Смыслов, принципиально избегавший просмотра телеящика, по давней привычке лишь раз за вечер ненадолго включал информационную программу одного из центральных каналов, а объективности ради несколько раз за день просматривал ленту последних событий в мире на хорошо осведомлённом Интернет-сайте и прослушивал новости на волне популярной FM-радиостанции, тужащейся казаться независимой и непредубеждённой. Вот и сейчас, глядя на экран монитора, он не удержался и зачитал вслух, для помощника, сообщение об отставке регионального силового министра, добавив при этом:
– Вот значит, как закончилась его карьера. А хозяина-то своего он всё-таки пересидел на целых два года!
Сергей, готовившийся как всегда скрупулёзно доложить о добытых им материалах по очередному делу, обстоятельства которого их частное сыскное бюро пыталось прояснить, укоризненно взглянул на шефа. Настроившись на определённое занятие, он не любил, чтобы его сбивали с мысли. Такой уж обладал чертой характера: не доведя до конца начатого, не брался за что-то другое. В целом прекрасное свойство всё же иногда служило помехой в расследовании, если внезапно вырисовывались новые обстоятельства, требующие незамедлительной проработки. Но, в конечном счёте, Смыслов был доволен своим помощником и младшим партнёром.
– Вы как-то помянули этого человека, Андрей Павлович. Говорили, что даже где-то встречались с ним. Но никаких подробностей при этом не сообщили, – из вежливости всё-таки переключился он на затронутую Смысловым тему.

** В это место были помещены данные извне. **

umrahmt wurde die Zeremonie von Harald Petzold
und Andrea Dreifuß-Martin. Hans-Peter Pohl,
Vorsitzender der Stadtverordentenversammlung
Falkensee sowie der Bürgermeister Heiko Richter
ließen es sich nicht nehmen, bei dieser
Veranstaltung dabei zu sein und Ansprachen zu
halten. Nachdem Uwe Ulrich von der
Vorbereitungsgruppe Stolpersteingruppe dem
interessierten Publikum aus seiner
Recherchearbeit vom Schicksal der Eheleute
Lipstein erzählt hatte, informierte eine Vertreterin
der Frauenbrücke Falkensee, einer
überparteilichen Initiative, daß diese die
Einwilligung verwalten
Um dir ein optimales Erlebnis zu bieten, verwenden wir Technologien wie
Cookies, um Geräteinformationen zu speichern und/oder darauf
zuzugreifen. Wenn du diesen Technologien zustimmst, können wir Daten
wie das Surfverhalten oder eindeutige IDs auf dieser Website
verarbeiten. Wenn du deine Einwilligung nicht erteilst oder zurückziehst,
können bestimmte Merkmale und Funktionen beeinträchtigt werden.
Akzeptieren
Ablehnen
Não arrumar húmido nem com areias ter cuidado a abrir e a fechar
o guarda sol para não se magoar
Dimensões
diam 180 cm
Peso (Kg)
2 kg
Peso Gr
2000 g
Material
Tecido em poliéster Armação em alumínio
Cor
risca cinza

Помимо массы других замечательных качеств, Сергей обладал также и феноменальной памятью.
– Да, как всегда ты прав, Сергей! Когда мы только начинали наше с тобой совместное предприятие, мне встретилось в газете знакомое имя, чем я тогда и поделился, упомянув, что однажды мне довелось контактировать с этим господином. Поскольку к нашим тогдашним проблемам тот случай касательства не имел, ограничился лишь констатацией самого факта.
– А в чём, если не секрет, было тогда дело?
* * *
Помолчав с минуту, собираясь с мыслями, Смыслов развернул кресло спинкой к столу и начал рассказ:
– Встреча наша состоялась примерно за год до того, как этого чиновника назначили министром. Если мне не изменяет память, случилось это в 1997 году. Как тебе известно, в то время я работал старшим научным сотрудником одного из клинических отделений Московского института психиатрии. Так вот, тогда ко мне с просьбой обратился коллега по работе, профессор Ткач. Дело в том, что он получил телеграмму от двоюродного брата, отдыхавшего в санатории на Кавказских минеральных водах, в которой тот умолял срочно приехать в связи с возникшей, как выразился родственник, «непонятной ситуацией». Сам же профессор был чрезвычайно занят – готовился к выступлению на пятом Всемирном Конгрессе по биологической психиатрии, который вскоре должен был состояться в Ницце. Ткач, с которым мы были на короткой ноге, убеждал меня отправиться на Северный Кавказ вместо него.